### TEXTO DE LECTURA
Se hacen por estos días balances de los tres años de gobierno de Santos. Se colocan como aspectos “positivos” el inicio de los diálogos con las FARC, la distensión con los órganos de justicia, la ley de víctimas y de restitución de tierras, y el restablecimiento de las relaciones con los países vecinos. De resto, la mayor parte de su gestión –reforma de la Justicia, reforma tributaria, impulso de la “locomotora” minero-energética, promoción de la Alianza del Pacífico, aprobación e implementación de múltiples TLC, manejo de los conflictos sociales y otros aspectos– es calificada como “negativa”.

Intentaremos hacer un balance con un enfoque diferente. Trataremos de responder los siguientes interrogantes: ¿Cuál es el carácter de clase que ha mostrado este gobierno a lo largo de los últimos tres años? ¿Qué sectores de la oligarquía colombiana apoyan sus políticas y cuáles son sus intereses? ¿Cuáles son sus logros, desde el punto de vista de quienes apoyan al Gobierno? ¿Cuál es el devenir de quienes adversan esa política?

El “viraje” frente a los ocho años de Uribe

La burguesía transnacionalizada –sector hegemónico al interior de la oligarquía colombiana– comprendió al final del segundo gobierno de Uribe que la ansiada pacificación por la vía militar no iba a ser posible. Pudo comprobar que la estrategia desarrollada contra la insurgencia –alianzas con narcomafias y uso sistemático de paramilitares–, no sólo descomponía su precaria “democracia” sino que creaba problemas con la comunidad internacional. Además, frente al cambio táctico-estratégico de la guerrilla, ésta ya no era efectiva.
######
# [TAREA ASIGNADA 1]
En el texto sobre el gobierno de Santos, copia el fragmento que empieza en "Intentaremos hacer un" y termina después de "adversan esa política?", sustituyendo "oligarquía colombiana" por "élite colombiana".
# [TAREA ASIGNADA 2]
Según el texto sobre el gobierno de Santos, ¿qué comprendió la burguesía transnacionalizada al final del segundo gobierno de Uribe?
# [TAREA ASIGNADA 3]
Continúa el texto sobre los tres años de gobierno de Santos desde el punto en que se detiene.
### REGISTROS PROPORCIONADOS
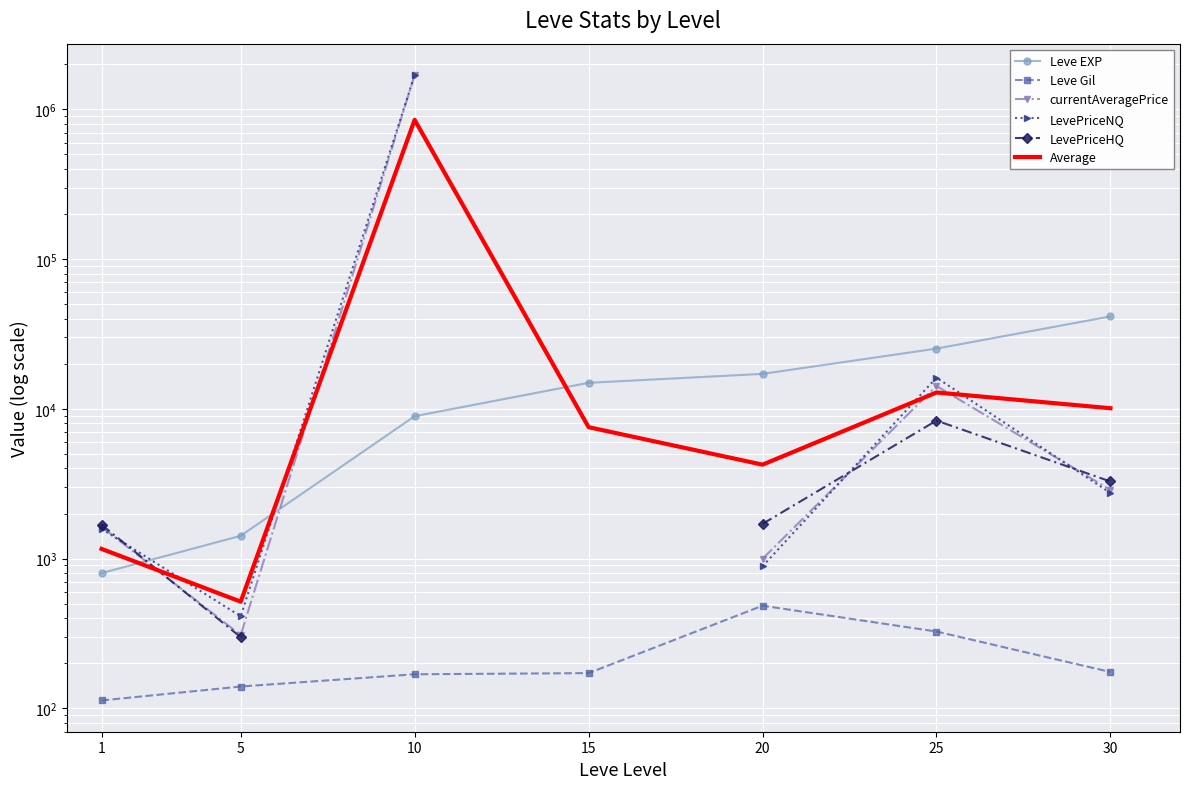

What are all the series names shown in the legend?

Leve EXP, Leve Gil, currentAveragePrice, LevePriceNQ, LevePriceHQ, Average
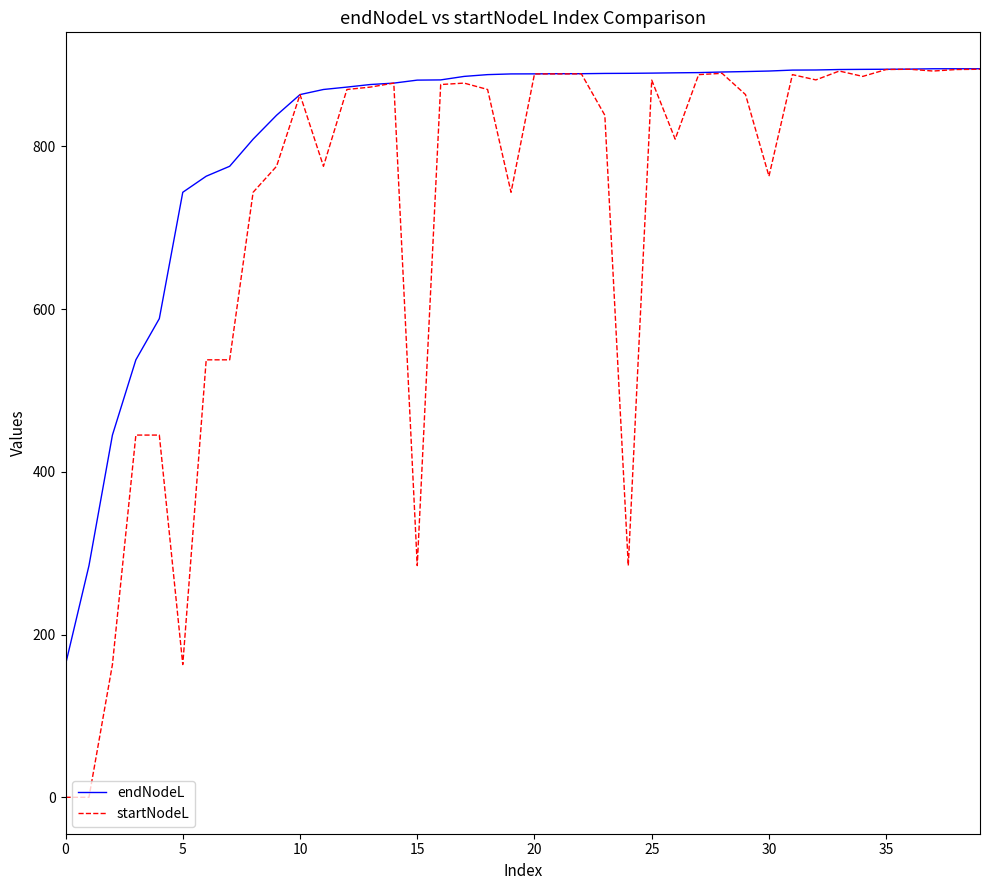

Which series has the largest total across all categories?

endNodeL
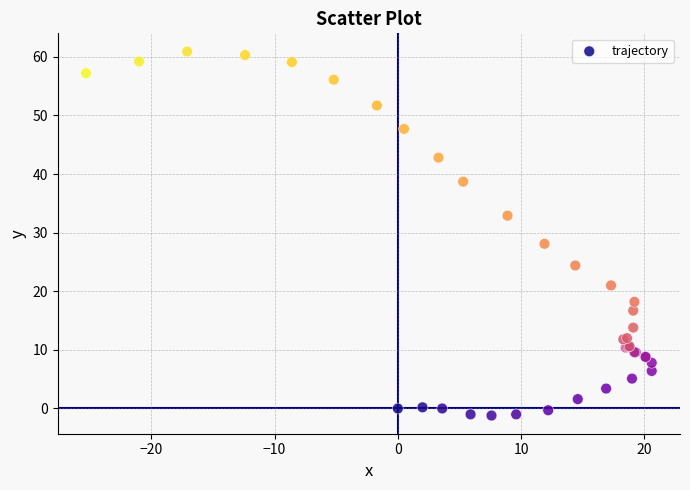

What Y value in the scatter plot is closest to 29?

28.1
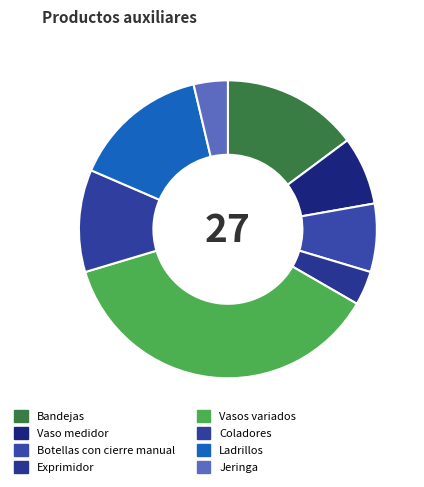

What is the ratio of the value at Exprimidor to the value at Bandejas?

0.2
######
# [ESPACIO DE RESPUESTA 1]
Intentaremos hacer un balance con un enfoque diferente. Trataremos de responder los siguientes interrogantes: ¿Cuál es el carácter de clase que ha mostrado este gobierno a lo largo de los últimos tres años? ¿Qué sectores de la élite colombiana apoyan sus políticas y cuáles son sus intereses? ¿Cuáles son sus logros, desde el punto de vista de quienes apoyan al Gobierno? ¿Cuál es el devenir de quienes adversan esa política?

# [ESPACIO DE RESPUESTA 2]
Que la ansiada pacificación por la vía militar no iba a ser posible.

# [ESPACIO DE RESPUESTA 3]
Así mismo, se hizo evidente que los recursos comprometidos en la guerra contrainsurgente desequilibraban sus finanzas y mermaban sus ganancias. Además, la crisis económica mundial obligó al gobierno de los EEUU a recortar el nivel de ayuda financiera y militar. Pero, lo principal: la burguesía colombiana entendió que frente a la situación económica internacional se hacia necesario un viraje para garantizar condiciones óptimas para la inversión extranjera en áreas estratégicas como el sector minero-energético y la agroindustria. Por ello, antes de terminar su segundo gobierno, Uribe ya no era la ficha favorita para ejercer un nuevo período de gobierno.

Esa burguesía –con asesoría gringa– pensó y diseñó el camino de la desmovilización de la guerrilla vía diálogos y negociación. No porque sea amante de la paz y de la convivencia sino porque sus necesidades materiales la obligaban a buscar esa alternativa. Y lo hacen sobre el convencimiento de que la estrategia utilizada desde el gobierno de Pastrana –pasando por los gobiernos de Uribe– había fortalecido al Ejército, mermado las fuerzas guerrilleras, y por sobre todo, le habían quitado la bandera de la paz a la insurgencia. Según sus cálculos, la derrota política obligaba a la guerrilla a concertar el fin del conflicto.

Con ese presupuesto Santos inicia su gobierno. Había que mostrar una cara humanitaria y para ello impulsó la ley de víctimas y de restitución de tierras. No importaba que el otro sector de las clases dominantes –grandes latifundistas y empresarios del campo gestores del paramilitarismo– se fuera a resentir. Tenían que aprobar esa política pero sin colocarle dientes ni herramientas. Por ello a lo largo de los años dicha ley no ha traído resultados efectivos para las víctimas y desplazados. Se trataba de un gesto. Nada más. Una jugada, un engaño, una apariencia.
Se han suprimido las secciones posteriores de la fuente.